By the late 1800s and early 1900s, several all-black settlements had sprung up in the USA. The African American community began to establish settlements where they were free people and could live as they wanted rather than toiling for hours without reaping the benefits of their labour. By this time, many African Americans were not only free but were gaining education and taking up several professional careers.
The advancement of the Black race in America from enslaved people to well-educated professionals did not sit comfortably with many anti-abolitionists and white supremacists who believed that African Americans were only good as slaves and were slowly taking over their lands
One of the first of such settlements was Unionville set up in 1867 in Talbot County, on Maryland’s Eastern Shore by 18 black soldiers who served in the Union Army during the war.

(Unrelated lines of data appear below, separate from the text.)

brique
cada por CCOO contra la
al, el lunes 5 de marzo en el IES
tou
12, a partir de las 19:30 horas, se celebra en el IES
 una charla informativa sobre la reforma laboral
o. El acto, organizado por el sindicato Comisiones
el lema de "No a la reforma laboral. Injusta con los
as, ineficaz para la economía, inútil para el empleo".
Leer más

Inspired by the many settlements that had sprung up, retired African American clergyman Colonel Allen Allensworth led a group of other African Americans to establish an African American town called Allensworth. Colonel Allensworth was a freed slave by virtue of escaping slavery and joining the army becoming a union soldier during the American Civil War. The town was the first of its kind in California and was well accepted by the African American community who believed in the ideas and goals of its founder.
Allensworth town was a community established with the aim of becoming an independent state and a country soon enough. The town was also established on the principle that African Americans could gain an education by teaching themselves, own their own property, produce their own goods, run their own economy and thrive. Many African Americans who believed in its principals and success called it the land of the African American dream.
By 1907, Allensworth town flourished and rose with significant speed. Several African Americans moved into the lands from all over the country and many bought lands to help support the dream.
The town succeeded as an independent town, with its own government and California’s first African American school in 1910. The school was successfully built after locals worked hard and raised five thousand dollars at the time to finance the construction.
Free from racism and segregation, many of the inhabitants worked as farmers and traders and they lived in harmony supporting each other.
On September 14, 1914, Allen Allensworth was killed by a motorcyclist in California at the age of 72 and Allensworth town saw a drastic decline after the death of its leader.
Businesses began to fail and many sold their properties as a means of survival. Unfavourable weather conditions did not help the town either and several droughts destroyed farm products. At the start of World War I, residents began to abandon the town seeking refuge and safety from the war.
Oscar Overr took over the town and was able to keep it together until 1966 when the State of California identified arsenic in the drinking water and ordered that the town is closed down. The discovery made many residents leave for other areas until there were just less than 35 families left in the town.
In 1967, the California State Parks and Recreational Commission approved that the town is turned into a historic Park to protect what remained of it.
A few families can still be found in Allensworth town and to date, the town has not hosted white inhabitants.